Cell viability was detected by using methylthiazoltetrazolium (MTT) assay. Electron microscopy, GFP-LC3 transfection, monodansylcadaverine staining and apoptosis assay were performed to determine Fluoxetine-induced autophagy and apoptosis. Western blotting and siRNA transfection were carried out to investigate the mechanisms of Fluoxetine-induced autophagy. iTRAQ-based proteomics analysis was used to explore the underlying mechanisms.

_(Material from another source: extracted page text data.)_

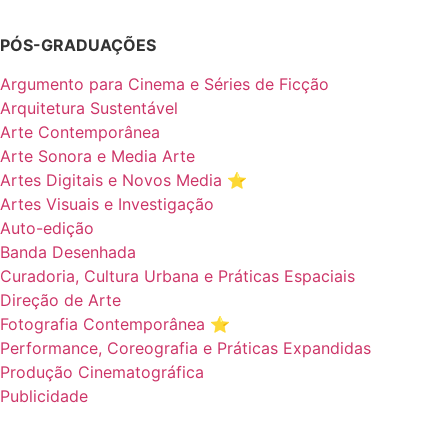
PÓS-GRADUAÇÕES
Argumento para Cinema e Séries de Ficção
Arquitetura Sustentável
Arte Contemporânea
Arte Sonora e Media Arte
Artes Digitais e Novos Media ⭐️
Artes Visuais e Investigação
Auto-edição
Banda Desenhada
Curadoria, Cultura Urbana e Práticas Espaciais
Direção de Arte
Fotografia Contemporânea ⭐️
Performance, Coreografia e Práticas Expandidas
Produção Cinematográfica
Publicidade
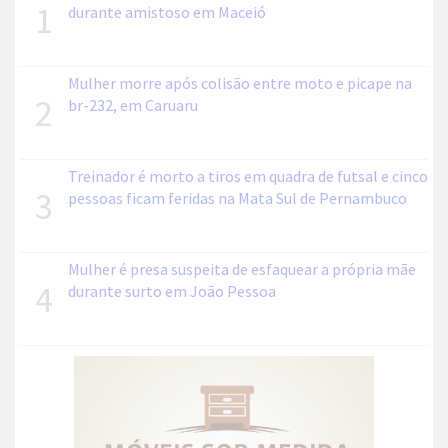
1
durante amistoso em Maceió
Mulher morre após colisão entre moto e picape na
2
br-232, em Caruaru
Treinador é morto a tiros em quadra de futsal e cinco
3
pessoas ficam feridas na Mata Sul de Pernambuco
Mulher é presa suspeita de esfaquear a própria mãe
4
durante surto em João Pessoa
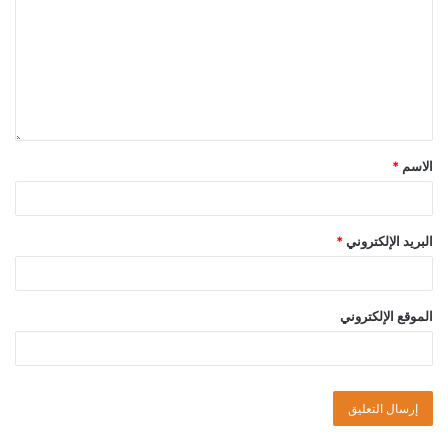
الاسم
*
البريد الإلكتروني
*
الموقع الإلكتروني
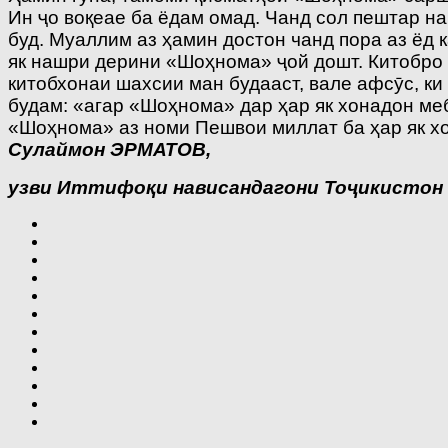
Ин ҷо воқеае ба ёдам омад. Чанд сол пештар н
буд. Муаллим аз ҳамин достон чанд пора аз ёд
як нашри дерини «Шоҳнома» ҷой дошт. Китобро
китобхонаи шахсии ман будааст, вале афсӯс, ки
будам: «агар «Шоҳнома» дар ҳар як хонадон меб
«Шоҳнома» аз номи Пешвои миллат ба ҳар як х
Сулаймон ЭРМАТОВ,
узви Иттифоқи нависандагони Тоҷикистон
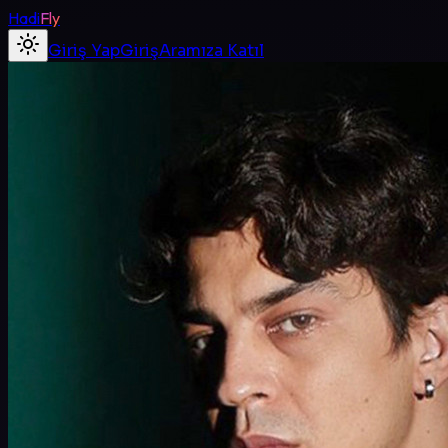
Hadi
Fly
Giriş Yap
Giriş
Aramıza Katıl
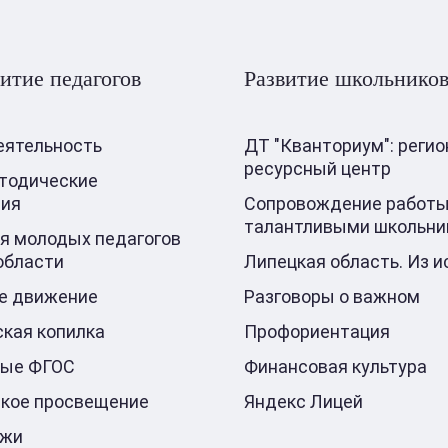
итие педагогов
Развитие школьнико
еятельность
ДТ "Кванториум": реги
ресурсный центр
тодические
ния
Сопровождение работы
талантливыми школьни
я молодых педагогов
области
Липецкая область. Из и
е движение
Разговоры о важном
кая копилка
Профориентация
ные ФГОС
Финансовая культура
кое просвещение
Яндекс Лицей
ажи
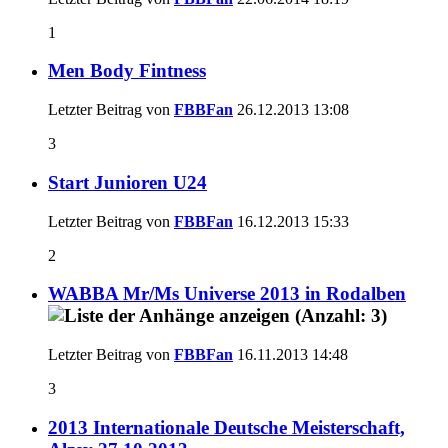
1
Men Body Fintness
Letzter Beitrag von
FBBFan
26.12.2013
13:08
3
Start Junioren U24
Letzter Beitrag von
FBBFan
16.12.2013
15:33
2
WABBA Mr/Ms Universe 2013 in Rodalben
Letzter Beitrag von
FBBFan
16.11.2013
14:48
3
2013 Internationale Deutsche Meisterschaft,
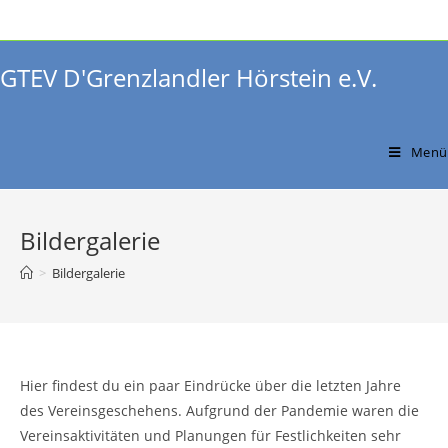
Zum
Inhalt
springen
GTEV D'Grenzlandler Hörstein e.V.
Menü
Bildergalerie
>
Bildergalerie
Hier findest du ein paar Eindrücke über die letzten Jahre
des Vereinsgeschehens. Aufgrund der Pandemie waren die
Vereinsaktivitäten und Planungen für Festlichkeiten sehr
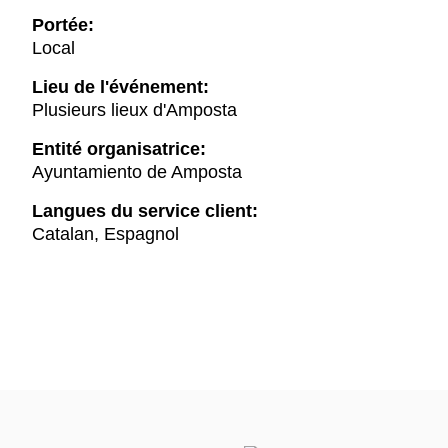
Portée:
Local
Lieu de l'événement:
Plusieurs lieux d'Amposta
Entité organisatrice:
Ayuntamiento de Amposta
Langues du service client:
Catalan, Espagnol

We have demonstrated that Fluoxetine had remarkable anti-proliferative activities and induced autophagic cell death in MDA-MB-231 and MDA-MB-436 cells. The mechanism for Fluoxetine-induced autophagic cell death was associated with inhibition of eEF2K and activation of AMPK-mTOR-ULK complex axis. Further iTRAQ-based proteomics and network analyses revealed that Fluoxetine-induced mechanism was involved in BIRC6, BNIP1, SNAP29 and Bif-1. Conclusions: These results demonstrate that Fluoxetine induces apoptosis and autophagic cell death in TNBC, which will hold a promise for the future TNBC therapy.